-- WHAT THE TASK ASKS --
From the listing below, work out how many lines contain "down"; the answer is that number and nothing more.

-- SUPPLIED RECORDS --
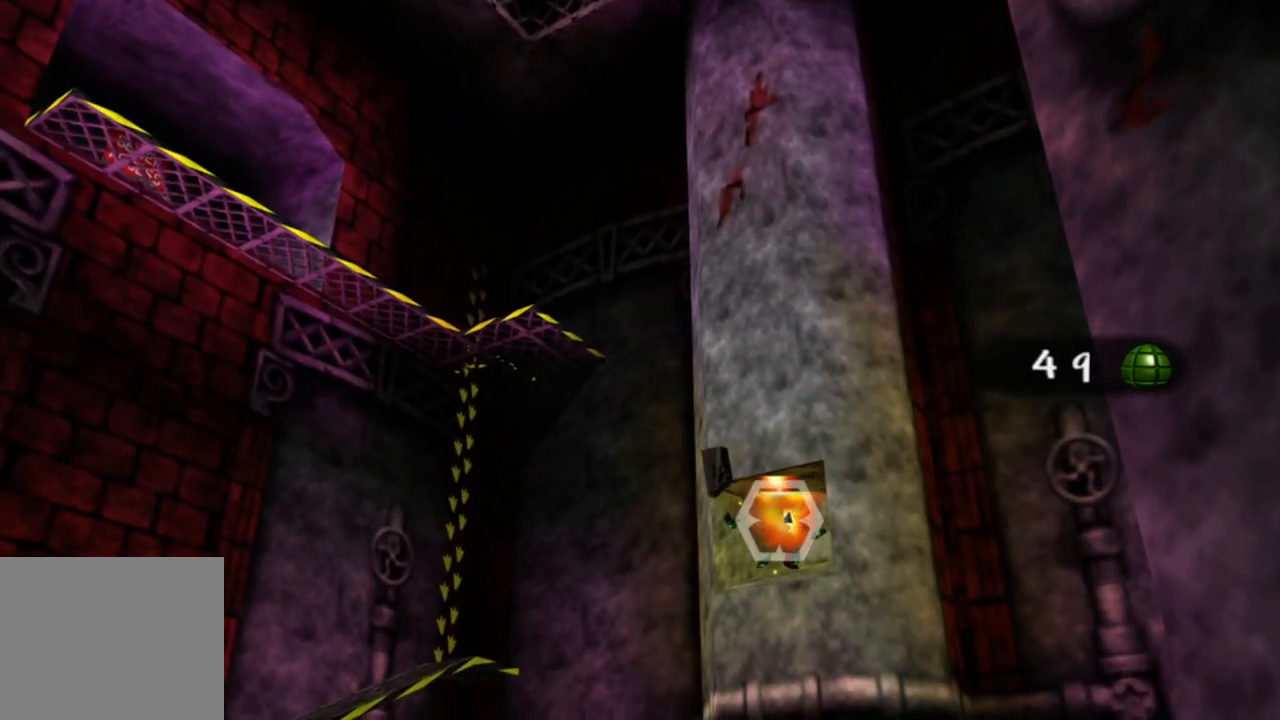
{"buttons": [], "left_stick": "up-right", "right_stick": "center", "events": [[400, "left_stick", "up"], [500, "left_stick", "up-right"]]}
---
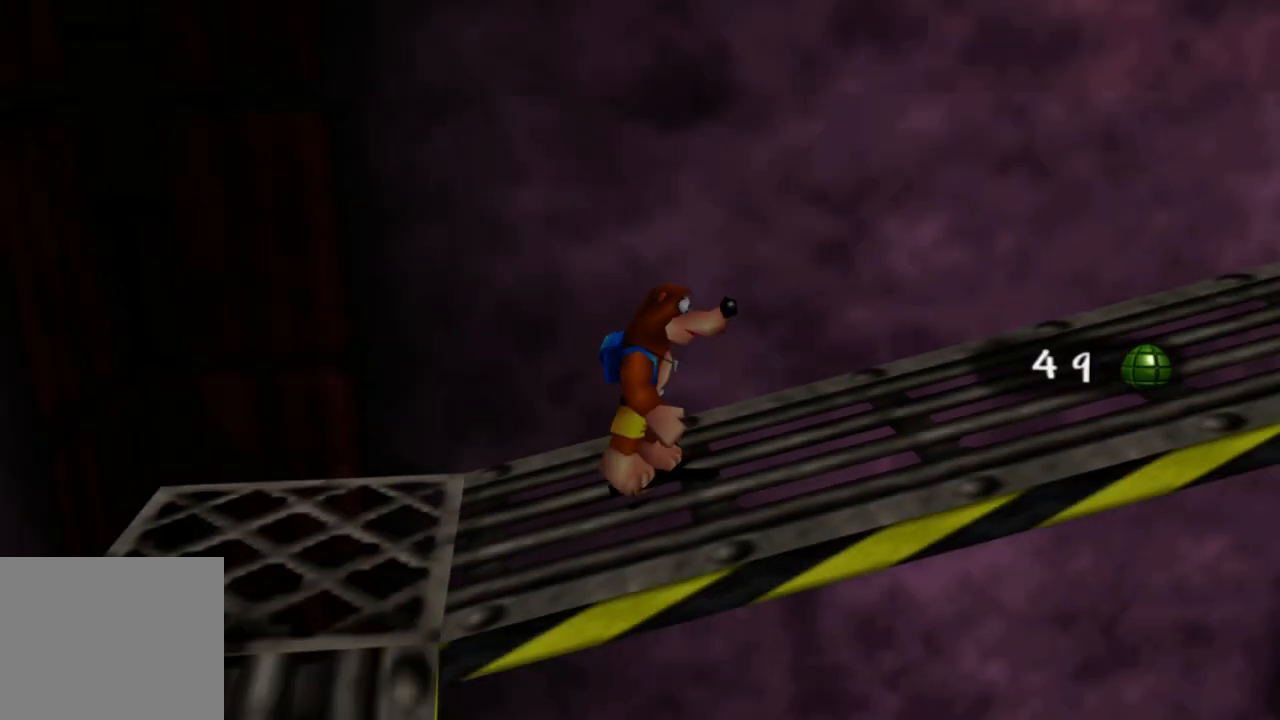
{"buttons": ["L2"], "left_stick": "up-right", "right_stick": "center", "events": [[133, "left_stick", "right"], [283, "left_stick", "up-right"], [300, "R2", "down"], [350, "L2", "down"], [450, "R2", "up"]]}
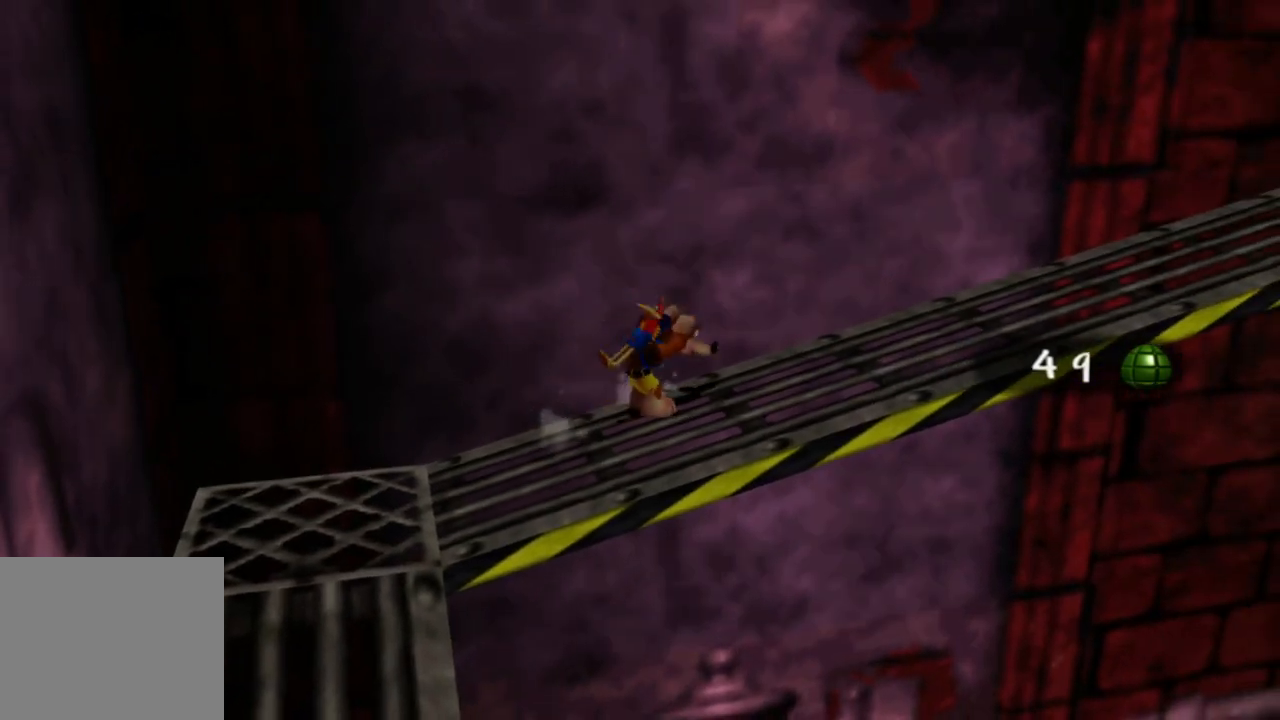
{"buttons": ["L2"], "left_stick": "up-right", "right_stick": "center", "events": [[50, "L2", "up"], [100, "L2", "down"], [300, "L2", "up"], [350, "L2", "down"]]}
...
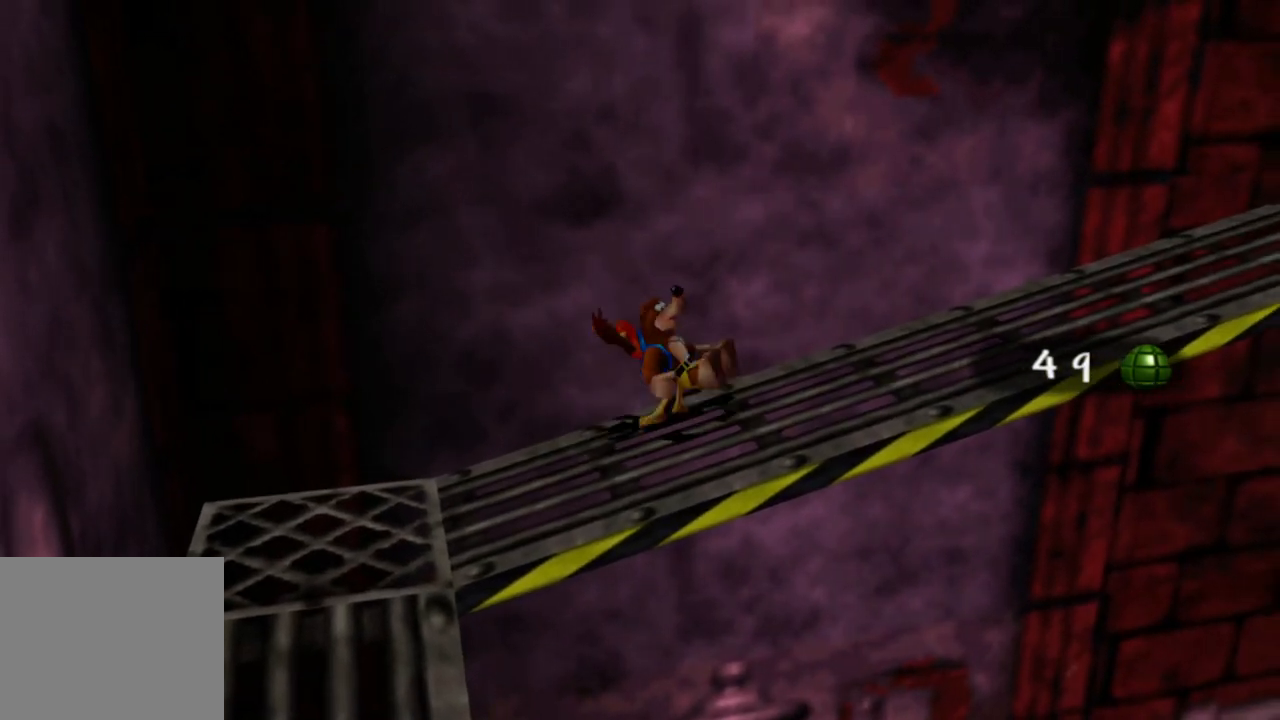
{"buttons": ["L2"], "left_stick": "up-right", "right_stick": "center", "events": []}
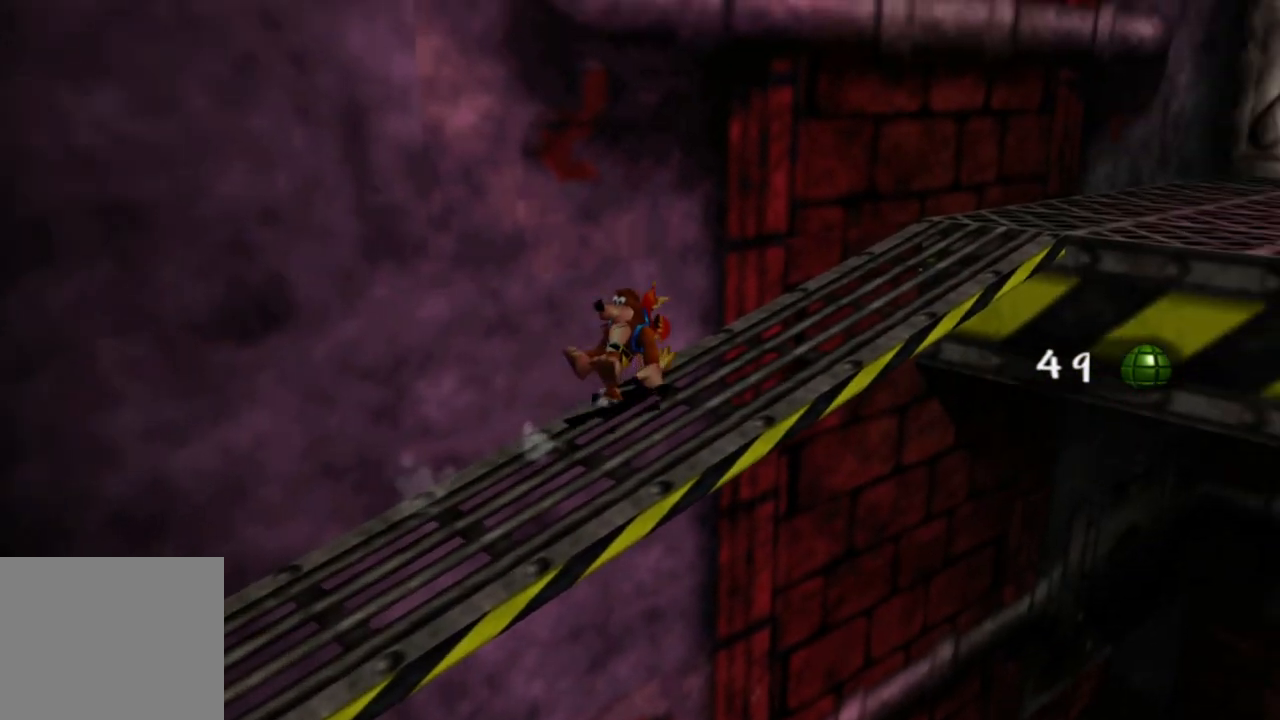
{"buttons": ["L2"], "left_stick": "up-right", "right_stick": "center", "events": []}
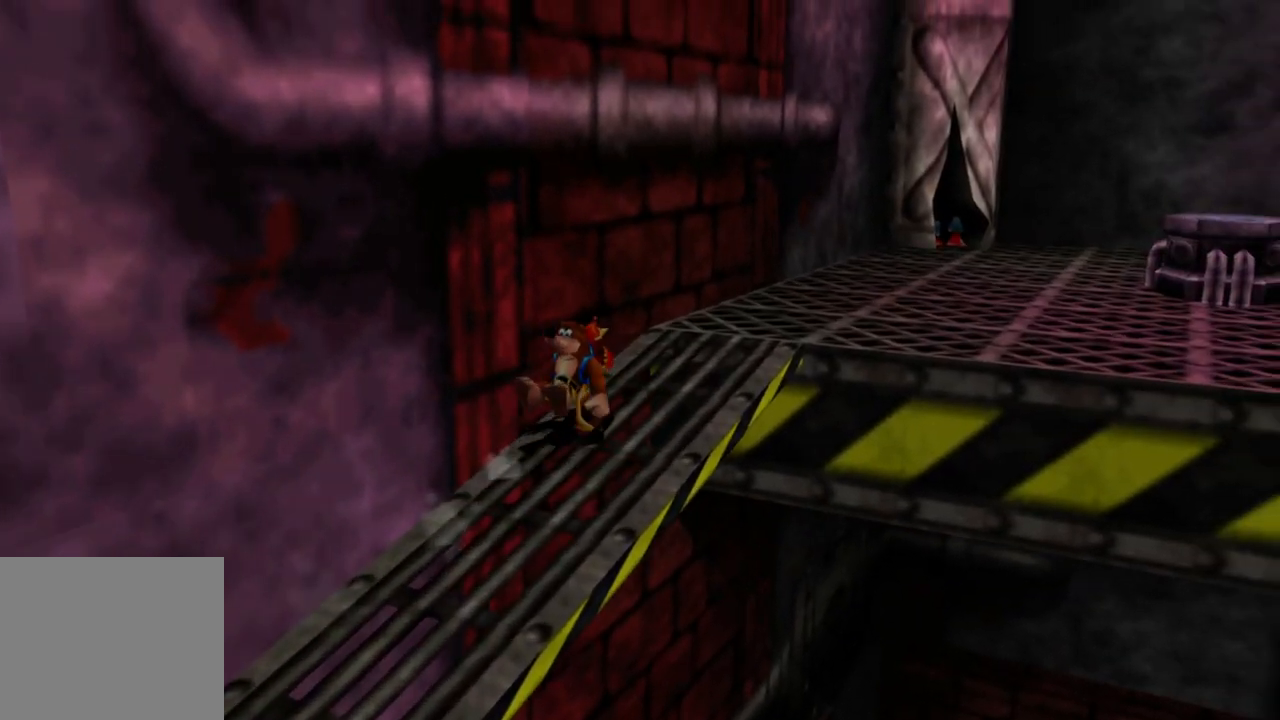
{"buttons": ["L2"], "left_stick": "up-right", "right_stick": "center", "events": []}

-- EXERCISE ANSWER --
2